Preeklamsia merupakan satu dari tiga penyebab utama kematian ibu hamil di
Indonesia. Selain menyebabkan mortalitas dan morbiditas maternal, bayi yang
dilahirkan dari pasien preeklampsia berisiko lahir dengan berat badan lahir rendah
/BBLR (<2500 g) dan asfiksia. Di Indonesia, data mengenai penggunaan
antihipertensi tertentu sebagai lini utama pada terapi hipertensi dalam kehamilan
serta dampaknya terhadap perinatal belum cukup memadai. Penelitian ini
bertujuan untuk menggali hubungan dan pengaruh pemberian antihipertensi pada
pasien preeklamsia terhadap outcome bayi (BBLR & asfiksia). Penelitian
dilakukan terhadap 182 pasien preeklamsia yang dirawat di RSUP Dr. Hasan
Sadikin Bandung selama tahun 2018. Dilakukan analisis komparatif antar
kelompok antihipertensi dengan uji One-way ANOVA dan Kruskal-Wallis.
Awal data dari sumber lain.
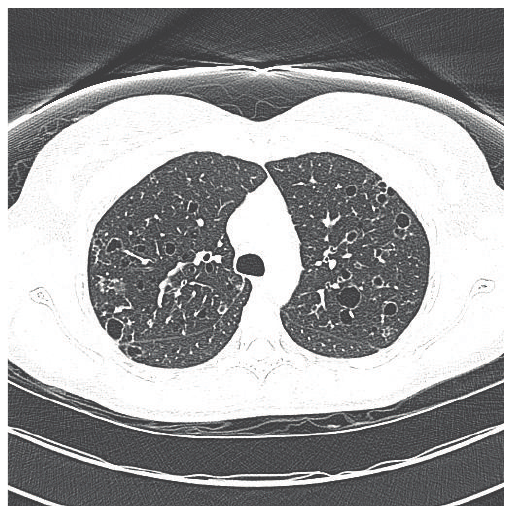
Figure 2: High-resolution chest CT.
Hasil
analisis menunjukkan terdapat perbedaan rerata berat badan bayi yang bermakna
secara statistik (p<0,05; IK95%) antara pasien preeklamsia yang mendapat terapi
atihipertensi (2227 g ± 779,8) dengan pasien yang tidak mendapat terapi
antihipertensi (2696 g ± 667,2). Tidak terdapat perbedaan skor APGAR yang
bermakna antara kelompok yang diberi terapi dengan tanpa terapi antihipertensi
(p>0,05; IK95%). Tidak terdapat perbedaan yang bermakna secara statistik
(p>0,05; IK95%) antara beberapa kelompok terapi antihipertensi dalam
memberikan kecenderungan terhadap kedua insidensi. Kelompok terapi
kombinasi metildopa dengan antihipertensi lain (amlodipin, nikardipin, furosemid,
dan spironolakton) memiliki proporsi tertinggi dalam memberikan kecenderungan
terhadap insidensi BBLR (75,0%) dan asfiksia (17,9%).